Tuesday, October 26, 2010
From 150 Yards Out
Knock it stiff on your approach shots—no matter what the lie
OVER A TREE
If you find yourself with a tree between you and the green, don’t worry! The good news is that, since you’re 150 yards out, you have a relatively short club for this shot. So first figure out if your 150-yard club will get over the tree. If you think it can and it will land, at worst, near the front of the green, go for it. Short of the green is usually safe, so if it gets over the tree but comes up a little short, that’s fine.
To hit the ball high over the tree, play it slightly forward in your stance. Make a normal backswing and downswing, but make your finish reflect the shot—in this case, high so your hands are high and you don’t fully release. I want my forearms separated and not touching. This does two things: First, a high finish helps the ball fly higher, since swinging into a high finish demands a speedy swing; second, I limit the amount of release that typically leads to a fade (fades go higher than draws). Also, make sure to swing with good speed, as more speed equals spin and gets the ball higher in the air.
UNDER/AROUND A TREE
If the tree is too high (or too close), you have to hit it under the tree. For this shot, you have to choose the right club. In this case, I’ve selected a 5-iron. Its low loft keeps the ball low, but high enough to get airborne out of the rough. One of the hardest things to judge is how big your swing needs to be. After all, it’s a low shot, and the ball will run a good amount when you hit it. For example, a 150-yard shot needs to fly only about 130 yards (so it rolls another 20).
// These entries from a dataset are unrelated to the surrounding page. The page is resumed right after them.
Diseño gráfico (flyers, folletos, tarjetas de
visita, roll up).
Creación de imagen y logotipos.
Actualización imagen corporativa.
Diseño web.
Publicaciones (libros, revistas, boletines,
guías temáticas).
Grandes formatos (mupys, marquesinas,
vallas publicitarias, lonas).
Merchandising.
Also, a smaller swing generates less speed, and less speed equals less spin, and less spin keeps the ball low and under the trees. Play the ball slightly back in your stance and place your hands ahead of the ball. From there, make a three-quarter backswing and hold off the finish, only about halfway through. Remember, a short finish keeps the ball below the trees.
Nick Kumpis, PGA, teaches golf in Southern California.